Broken Toe. Broken World.

This week, I became the kind of person who gets so angry, she kicks her couch and breaks a toe. If you weren’t aware already, this is indeed a type, and I can now check that box off. I’m sure there’s some medical form or mental illness assessment somewhere that asks, “have you ever been so mad, you’ve done something to injure yourself?” I will now have to face the choice of lying about this bad behavior or fessing up to it and enduring a whole new round of invasive, personal questions from a medical provider.

We’ve all done things in anger: punched pillows, screamed, stomped a foot – you know, the usual. Kicking something hard enough to break a bone seems extreme at first, until you consider that toe bones are fairly easy to break (based on my extensively non-existent medical knowledge) – but nonetheless, it feels like I’ve entered into a whole new level of competition. You could say that I am now peering over the ledge into Olympic-level self-destruction.

And you know what I got so pissed about that I needed to kick my couch?? The Olympics. Yup, that’s right. I kicked my couch because my not-so-smart TV would not allow me to stream the Olympics even though the TV in the basement was able to access it perfectly fine with the NBC app two years ago for the summer games. Not on this TV. Incompatible. And as much as I might blame  my particular brand of TV, which is apparently incompatible with quite a lot that I’d like to access, the TV is not the real problem. The corporate assholes who broadcast the Olympics are the problem. Excuse me, let me correct that, the corporate assholes who control access to the Olympics are the problem.

Close your eyes and think back with me to days of yore – or, more specifically, about 30 years ago. All three major stations – NBC, ABC, and CBS – each had a hand in the Olympics, showing their own little niche of events. All you needed was an antennae and someone your family disliked enough to send onto the roof to twiddle it until your father yelled out an open window to hold it right there. That’s it. The global amazingness, the global patriotism that is evoked by the Olympics was available to all. Sure, you had to watch endless rounds of commercials (I think they were still McDonald’s even in those days…oh, and Wheaties), but you were given a golden moment to watch men and women who have devoted themselves to perfection in their event perform for you, to put everything they had out there on that slope or on that gymnastics mat or in that pool. All across this country, across this world, we were watching them together. What an amazing thing that had been – I realize, now that it’s gone and forever – to have been in community with so many brothers and sisters across this country and across this planet.

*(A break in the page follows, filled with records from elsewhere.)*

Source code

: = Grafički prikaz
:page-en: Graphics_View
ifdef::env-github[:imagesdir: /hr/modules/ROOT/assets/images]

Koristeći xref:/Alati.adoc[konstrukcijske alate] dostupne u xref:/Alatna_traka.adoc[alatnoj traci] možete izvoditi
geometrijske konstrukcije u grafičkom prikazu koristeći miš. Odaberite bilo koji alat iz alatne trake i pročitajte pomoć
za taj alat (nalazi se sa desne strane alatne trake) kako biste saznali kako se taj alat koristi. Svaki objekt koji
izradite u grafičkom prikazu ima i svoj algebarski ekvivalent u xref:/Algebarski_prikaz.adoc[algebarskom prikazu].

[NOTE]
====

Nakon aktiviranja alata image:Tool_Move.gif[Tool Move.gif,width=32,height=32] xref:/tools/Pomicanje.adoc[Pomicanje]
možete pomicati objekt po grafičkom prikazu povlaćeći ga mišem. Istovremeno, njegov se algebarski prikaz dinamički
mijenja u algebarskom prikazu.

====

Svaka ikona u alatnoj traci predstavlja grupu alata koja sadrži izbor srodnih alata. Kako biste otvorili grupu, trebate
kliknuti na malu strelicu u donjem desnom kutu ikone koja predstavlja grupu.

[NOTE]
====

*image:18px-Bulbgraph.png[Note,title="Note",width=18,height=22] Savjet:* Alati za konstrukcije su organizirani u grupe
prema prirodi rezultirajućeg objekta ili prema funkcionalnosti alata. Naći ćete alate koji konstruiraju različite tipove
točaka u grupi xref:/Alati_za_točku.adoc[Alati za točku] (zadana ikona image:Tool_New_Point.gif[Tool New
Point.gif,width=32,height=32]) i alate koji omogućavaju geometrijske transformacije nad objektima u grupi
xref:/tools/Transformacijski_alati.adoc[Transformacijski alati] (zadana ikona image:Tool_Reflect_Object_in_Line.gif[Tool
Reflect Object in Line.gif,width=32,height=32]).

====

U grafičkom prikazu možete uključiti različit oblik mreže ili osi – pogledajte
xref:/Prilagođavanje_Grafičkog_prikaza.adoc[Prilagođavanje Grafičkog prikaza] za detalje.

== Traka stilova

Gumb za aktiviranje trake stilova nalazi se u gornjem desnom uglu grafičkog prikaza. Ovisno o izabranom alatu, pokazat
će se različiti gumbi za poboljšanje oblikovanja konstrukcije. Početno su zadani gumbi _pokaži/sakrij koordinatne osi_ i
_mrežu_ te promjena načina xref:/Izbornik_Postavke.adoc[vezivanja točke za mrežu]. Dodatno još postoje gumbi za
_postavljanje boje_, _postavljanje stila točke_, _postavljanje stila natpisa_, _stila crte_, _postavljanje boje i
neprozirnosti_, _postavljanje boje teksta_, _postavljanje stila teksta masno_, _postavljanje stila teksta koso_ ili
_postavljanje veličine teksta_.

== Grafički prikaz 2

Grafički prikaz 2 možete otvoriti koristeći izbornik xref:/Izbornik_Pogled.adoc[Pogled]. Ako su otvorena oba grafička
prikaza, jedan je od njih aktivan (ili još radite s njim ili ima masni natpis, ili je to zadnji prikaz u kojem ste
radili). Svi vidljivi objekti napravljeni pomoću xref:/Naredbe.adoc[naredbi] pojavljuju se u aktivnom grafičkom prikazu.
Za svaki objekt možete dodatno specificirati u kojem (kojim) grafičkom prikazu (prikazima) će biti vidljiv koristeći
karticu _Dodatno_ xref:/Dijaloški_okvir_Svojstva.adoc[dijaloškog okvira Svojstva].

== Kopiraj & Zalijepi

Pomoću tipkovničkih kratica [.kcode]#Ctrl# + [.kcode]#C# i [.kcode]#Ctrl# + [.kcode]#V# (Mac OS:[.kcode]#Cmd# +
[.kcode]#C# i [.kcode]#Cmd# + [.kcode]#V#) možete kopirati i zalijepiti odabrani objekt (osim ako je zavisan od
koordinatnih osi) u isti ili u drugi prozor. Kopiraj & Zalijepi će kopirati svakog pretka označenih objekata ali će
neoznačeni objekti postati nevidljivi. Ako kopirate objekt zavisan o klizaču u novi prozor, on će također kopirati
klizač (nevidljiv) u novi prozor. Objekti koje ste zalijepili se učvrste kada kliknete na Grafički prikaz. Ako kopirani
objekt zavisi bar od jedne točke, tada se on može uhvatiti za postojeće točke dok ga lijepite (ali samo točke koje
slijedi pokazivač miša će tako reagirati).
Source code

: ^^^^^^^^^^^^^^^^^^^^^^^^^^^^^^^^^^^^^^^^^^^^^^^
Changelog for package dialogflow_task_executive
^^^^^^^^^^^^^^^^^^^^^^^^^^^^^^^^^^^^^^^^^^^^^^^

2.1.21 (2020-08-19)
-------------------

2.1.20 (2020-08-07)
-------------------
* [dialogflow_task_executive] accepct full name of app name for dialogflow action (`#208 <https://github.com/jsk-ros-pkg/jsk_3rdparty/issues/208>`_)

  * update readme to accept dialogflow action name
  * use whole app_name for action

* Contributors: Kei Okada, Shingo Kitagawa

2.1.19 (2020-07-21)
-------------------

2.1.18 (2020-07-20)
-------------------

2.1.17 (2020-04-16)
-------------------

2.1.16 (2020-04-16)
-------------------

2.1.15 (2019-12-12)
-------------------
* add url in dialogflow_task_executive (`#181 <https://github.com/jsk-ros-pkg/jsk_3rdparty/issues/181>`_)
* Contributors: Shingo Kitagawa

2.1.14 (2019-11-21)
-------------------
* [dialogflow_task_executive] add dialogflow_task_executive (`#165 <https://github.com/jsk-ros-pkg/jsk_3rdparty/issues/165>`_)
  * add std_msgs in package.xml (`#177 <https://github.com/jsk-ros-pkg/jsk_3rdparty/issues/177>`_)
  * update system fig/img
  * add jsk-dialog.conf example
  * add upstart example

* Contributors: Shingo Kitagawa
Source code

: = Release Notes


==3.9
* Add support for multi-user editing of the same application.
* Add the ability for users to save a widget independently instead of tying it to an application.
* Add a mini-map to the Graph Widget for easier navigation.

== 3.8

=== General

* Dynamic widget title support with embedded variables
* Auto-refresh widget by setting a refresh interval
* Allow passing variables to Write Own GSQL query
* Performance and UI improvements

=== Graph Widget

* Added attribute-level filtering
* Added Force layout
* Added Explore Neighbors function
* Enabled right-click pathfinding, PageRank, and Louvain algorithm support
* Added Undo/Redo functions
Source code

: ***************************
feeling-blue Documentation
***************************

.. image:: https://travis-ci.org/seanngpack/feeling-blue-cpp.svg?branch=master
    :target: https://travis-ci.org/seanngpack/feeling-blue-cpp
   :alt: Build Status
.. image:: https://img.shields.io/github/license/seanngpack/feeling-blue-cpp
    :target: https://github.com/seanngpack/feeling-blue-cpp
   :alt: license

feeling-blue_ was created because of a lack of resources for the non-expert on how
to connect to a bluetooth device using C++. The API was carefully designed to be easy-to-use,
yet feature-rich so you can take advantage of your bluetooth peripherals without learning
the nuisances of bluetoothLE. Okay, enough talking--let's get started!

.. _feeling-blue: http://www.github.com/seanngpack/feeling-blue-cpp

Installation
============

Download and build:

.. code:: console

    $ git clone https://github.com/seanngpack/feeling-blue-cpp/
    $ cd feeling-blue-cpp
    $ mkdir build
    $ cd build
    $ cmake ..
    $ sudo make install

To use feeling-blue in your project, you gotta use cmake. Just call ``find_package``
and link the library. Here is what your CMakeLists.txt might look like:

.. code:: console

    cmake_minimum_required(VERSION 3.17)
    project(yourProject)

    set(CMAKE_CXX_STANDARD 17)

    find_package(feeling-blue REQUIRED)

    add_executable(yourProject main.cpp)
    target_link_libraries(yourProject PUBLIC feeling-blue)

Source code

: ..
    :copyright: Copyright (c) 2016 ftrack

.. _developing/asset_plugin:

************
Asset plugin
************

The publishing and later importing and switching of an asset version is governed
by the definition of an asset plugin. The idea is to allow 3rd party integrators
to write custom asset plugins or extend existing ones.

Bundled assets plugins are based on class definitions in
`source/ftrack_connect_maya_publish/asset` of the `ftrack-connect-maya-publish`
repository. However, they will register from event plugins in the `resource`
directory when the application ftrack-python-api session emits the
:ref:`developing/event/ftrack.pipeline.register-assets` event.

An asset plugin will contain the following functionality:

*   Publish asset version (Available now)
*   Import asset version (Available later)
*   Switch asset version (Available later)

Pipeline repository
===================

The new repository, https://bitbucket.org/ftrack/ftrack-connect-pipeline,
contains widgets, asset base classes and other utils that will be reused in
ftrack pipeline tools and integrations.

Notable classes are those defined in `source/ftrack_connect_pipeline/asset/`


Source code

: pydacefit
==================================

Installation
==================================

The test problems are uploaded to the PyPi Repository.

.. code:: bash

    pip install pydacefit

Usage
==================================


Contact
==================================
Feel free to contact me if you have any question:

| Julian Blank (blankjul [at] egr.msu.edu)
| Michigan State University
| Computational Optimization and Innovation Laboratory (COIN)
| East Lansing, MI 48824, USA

Now, like so much else about our world – our political system, our education system, our healthcare system – watching the Olympics is a privilege gifted only to those who have the $49.99, or $89.99, or (can you believe it?!) $129.99 a month to throw at the price of admission, in this case a cable company (and I’m sure there are plans that cost even more for those who desperately need 1,000+ stations). It’s like you’ve shown up to the bi-annual family reunion, and someone’s put a giant Reserved sign all over it. Sure, go right over there to where someone else erected a ticket booth and show them you’re part of this clan; if you think it’ll work for you, remind the person behind the plexiglass that you’re an American dammit, and shouldn’t that count for something? But unless you have the price of admission and a willingness to commit to a 1-year contract with a lifeless company that will stream trash at you 24/7, you’re not welcome anymore.

Now, I’m about the least sporty person you’ll find, but I do love the Olympics. I love the comaraderie, the sportsmanship, the athleticism, the teamwork, and the sense that for all of two weeks, all the schmoes who wouldn’t be caught dead doing things like the luge or the ski jump or anything else remotely aerobic are both devotedly cheering for the representatives of their nation and doing it all together. The whole world. Together. One voice cheering for a hundred different countries. Across time zones, across oceans, across continents.

I lost a lot more than the ability to see the Olympics when I screamed at my TV and slammed my foot in the couch. In my crumpled, defeated state, I lost a sense of being part of US (as in you and me and our brothers and sisters across the ocean, not the United States. I lost that one very bad night in November 2016, but that’s a post for another time). It was just me in that moment. Me and my throbbing foot. My foot will heal and I’ll laughingly tell this story to friends, just as I did today when I went to Ash Wednesday service, but some things can’t be healed.  And the things that used to heal us – things like the Olympics? – will we even notice in our consumer-crazed, digitized, TV-brain obliterated state that they’re even gone? I don’t know. I just don’t know anymore.